The late Dr. Damira Khismatullina, the world’s foremost expert in elephant behavior, is called in to help. While she was murdered a year ago, her digitized consciousness is uploaded into the brain of a mammoth.
Can she help the magnificent creatures fend off poachers long enough for their species to take hold?
And will she ever discover the real reason they were brought back?
A tense eco-thriller from a new master of the genre.

(Publisher’s Description)
A powerful novel about the construction of the Panama Canal, casting light on the unsung people who lived, loved, and labored there
It is said that the canal will be the greatest feat of engineering in history. But first, it must be built. For Francisco, a local fisherman who resents the foreign powers clamoring for a slice of his country, nothing is more upsetting than the decision of his son, Omar, to work as a digger in the excavation zone. But for Omar, whose upbringing was quiet and lonely, this job offers a chance to finally find connection.
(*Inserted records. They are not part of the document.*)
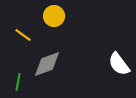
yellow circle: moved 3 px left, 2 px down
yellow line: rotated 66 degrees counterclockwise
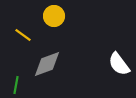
green line: moved 2 px left, 3 px down
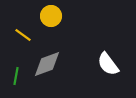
yellow circle: moved 3 px left
white semicircle: moved 11 px left
green line: moved 9 px up
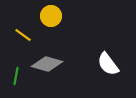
gray diamond: rotated 36 degrees clockwise
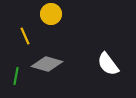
yellow circle: moved 2 px up
yellow line: moved 2 px right, 1 px down; rotated 30 degrees clockwise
Ada Bunting is a bold sixteen-year-old from Barbados who arrives in Panama as a stowaway alongside thousands of other West Indians seeking work. Alone and with no resources, she is determined to find a job that will earn enough money for her ailing sister’s surgery. When she sees a young man—Omar—who has collapsed after a grueling shift, she is the only one who rushes to his aid.
John Oswald has dedicated his life to scientific research and has journeyed to Panama in single-minded pursuit of one goal: eliminating malaria. But now, his wife, Marian, has fallen ill herself, and when he witnesses Ada’s bravery and compassion, he hires her on the spot as a caregiver. This fateful decision sets in motion a sweeping tale of ambition, loyalty, and sacrifice.
Searing and empathetic,The Great Divide explores the intersecting lives of activists, fishmongers, laborers, journalists, neighbors, doctors, and soothsayers—those rarely acknowledged by history even as they carved out its course.
How about you? How was your week and what are you reading?